Exercise goal: Pull every line with "characteristics" from the material.

Records for this exercise:
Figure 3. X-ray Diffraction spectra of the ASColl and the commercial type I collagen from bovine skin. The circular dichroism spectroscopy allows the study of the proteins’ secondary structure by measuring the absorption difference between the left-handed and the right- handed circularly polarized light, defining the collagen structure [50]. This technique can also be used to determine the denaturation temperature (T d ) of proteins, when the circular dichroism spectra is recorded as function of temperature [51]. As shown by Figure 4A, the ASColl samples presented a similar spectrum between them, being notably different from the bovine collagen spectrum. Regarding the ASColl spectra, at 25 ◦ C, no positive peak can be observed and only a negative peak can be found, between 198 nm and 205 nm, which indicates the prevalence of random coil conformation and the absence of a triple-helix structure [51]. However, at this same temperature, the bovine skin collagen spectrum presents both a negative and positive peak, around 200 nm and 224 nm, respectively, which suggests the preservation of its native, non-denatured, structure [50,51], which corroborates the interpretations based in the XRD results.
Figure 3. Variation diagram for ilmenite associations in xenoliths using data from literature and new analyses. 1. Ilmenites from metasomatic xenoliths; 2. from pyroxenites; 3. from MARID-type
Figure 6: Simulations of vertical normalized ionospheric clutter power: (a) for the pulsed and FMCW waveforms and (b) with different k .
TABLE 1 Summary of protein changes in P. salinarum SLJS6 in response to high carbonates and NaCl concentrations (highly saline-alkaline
--
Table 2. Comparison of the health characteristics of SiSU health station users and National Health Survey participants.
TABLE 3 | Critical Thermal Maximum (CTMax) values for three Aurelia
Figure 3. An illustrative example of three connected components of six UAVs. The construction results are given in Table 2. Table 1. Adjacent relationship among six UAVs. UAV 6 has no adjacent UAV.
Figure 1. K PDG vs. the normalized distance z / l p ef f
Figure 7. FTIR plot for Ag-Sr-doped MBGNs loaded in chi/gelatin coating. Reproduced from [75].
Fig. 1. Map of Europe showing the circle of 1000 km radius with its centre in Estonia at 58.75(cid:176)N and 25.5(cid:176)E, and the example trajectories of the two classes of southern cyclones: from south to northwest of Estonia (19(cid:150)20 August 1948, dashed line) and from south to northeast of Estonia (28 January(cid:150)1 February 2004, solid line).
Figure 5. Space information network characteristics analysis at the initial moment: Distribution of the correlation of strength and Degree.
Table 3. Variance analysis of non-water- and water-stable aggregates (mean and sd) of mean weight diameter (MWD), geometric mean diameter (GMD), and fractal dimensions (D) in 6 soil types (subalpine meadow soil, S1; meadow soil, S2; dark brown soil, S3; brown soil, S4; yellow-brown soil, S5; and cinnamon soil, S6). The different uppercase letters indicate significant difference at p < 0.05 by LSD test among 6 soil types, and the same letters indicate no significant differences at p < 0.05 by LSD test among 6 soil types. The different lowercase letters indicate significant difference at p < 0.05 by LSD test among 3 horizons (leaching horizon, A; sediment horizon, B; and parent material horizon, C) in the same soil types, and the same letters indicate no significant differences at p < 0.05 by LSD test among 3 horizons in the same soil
* * *
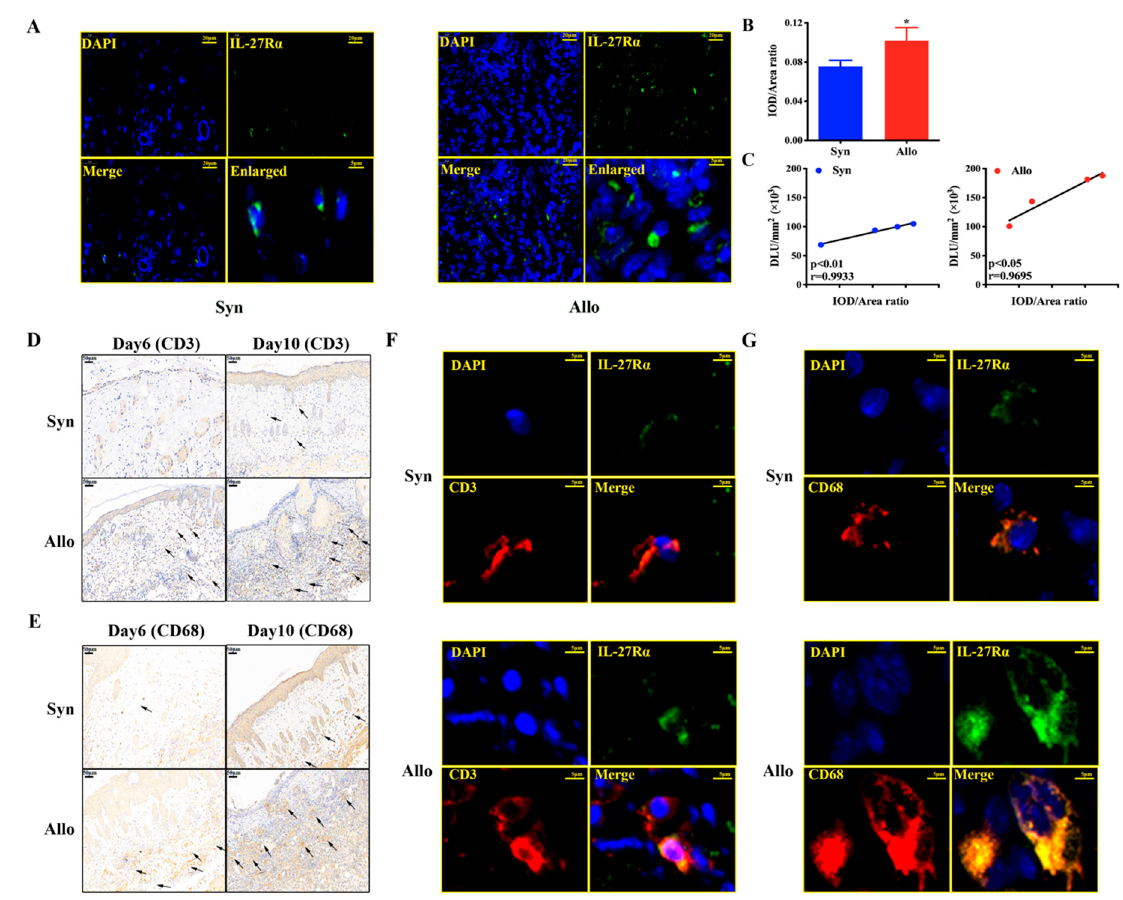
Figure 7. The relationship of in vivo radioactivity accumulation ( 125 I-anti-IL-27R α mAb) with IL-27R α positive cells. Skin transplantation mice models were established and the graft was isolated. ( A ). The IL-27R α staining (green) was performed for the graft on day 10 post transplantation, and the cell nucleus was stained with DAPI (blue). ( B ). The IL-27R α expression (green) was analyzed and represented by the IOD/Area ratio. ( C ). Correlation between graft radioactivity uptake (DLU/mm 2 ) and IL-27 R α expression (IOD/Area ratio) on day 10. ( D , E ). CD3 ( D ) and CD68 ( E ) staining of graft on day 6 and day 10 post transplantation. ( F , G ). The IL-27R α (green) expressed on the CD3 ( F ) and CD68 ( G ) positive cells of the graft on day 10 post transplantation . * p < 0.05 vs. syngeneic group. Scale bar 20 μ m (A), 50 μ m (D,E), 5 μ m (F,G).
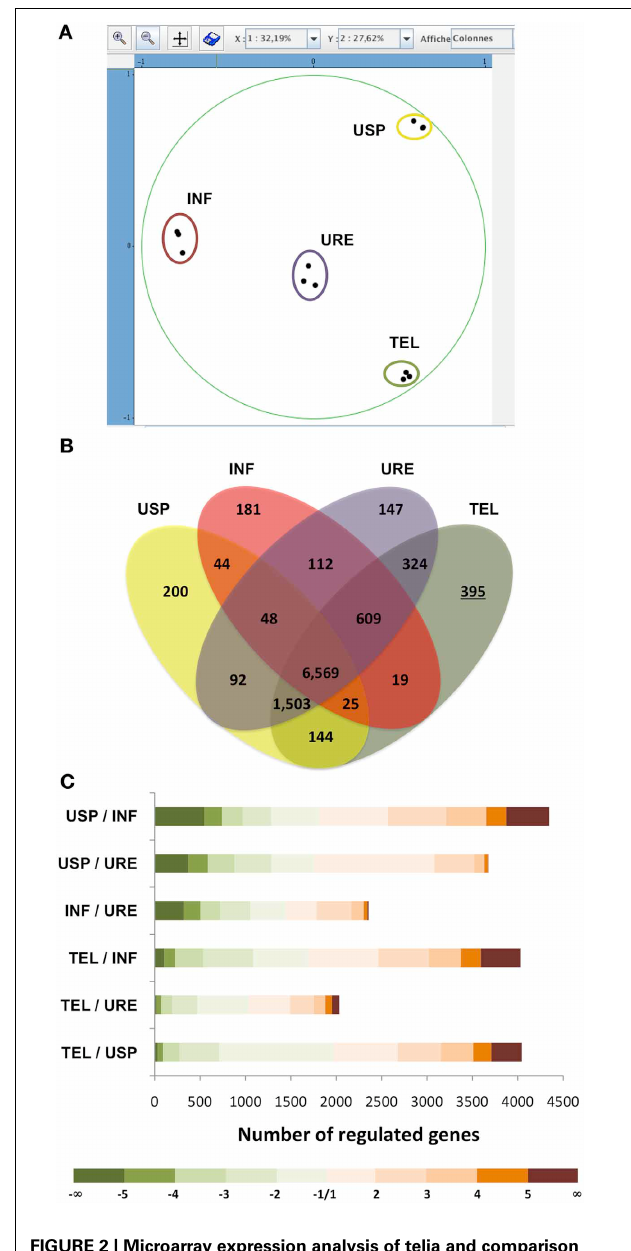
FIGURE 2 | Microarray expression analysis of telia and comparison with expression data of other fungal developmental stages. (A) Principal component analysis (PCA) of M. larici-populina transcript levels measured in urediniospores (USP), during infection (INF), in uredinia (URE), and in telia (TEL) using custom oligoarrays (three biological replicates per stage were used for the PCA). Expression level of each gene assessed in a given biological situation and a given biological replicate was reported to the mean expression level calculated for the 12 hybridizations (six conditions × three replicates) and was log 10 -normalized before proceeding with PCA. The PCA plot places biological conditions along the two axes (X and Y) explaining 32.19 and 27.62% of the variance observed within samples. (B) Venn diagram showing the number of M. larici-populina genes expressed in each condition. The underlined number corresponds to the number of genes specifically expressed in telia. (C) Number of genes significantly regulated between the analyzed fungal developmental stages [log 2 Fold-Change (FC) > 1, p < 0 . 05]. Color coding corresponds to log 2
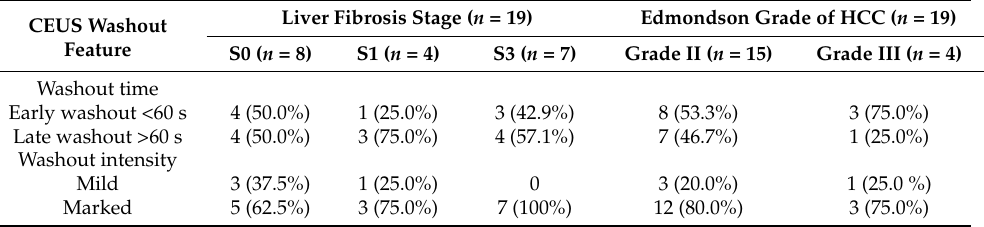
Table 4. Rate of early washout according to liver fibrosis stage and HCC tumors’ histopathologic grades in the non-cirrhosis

Response to the task:
Table 2. Comparison of the health characteristics of SiSU health station users and National Health Survey participants.
Figure 5. Space information network characteristics analysis at the initial moment: Distribution of the correlation of strength and Degree.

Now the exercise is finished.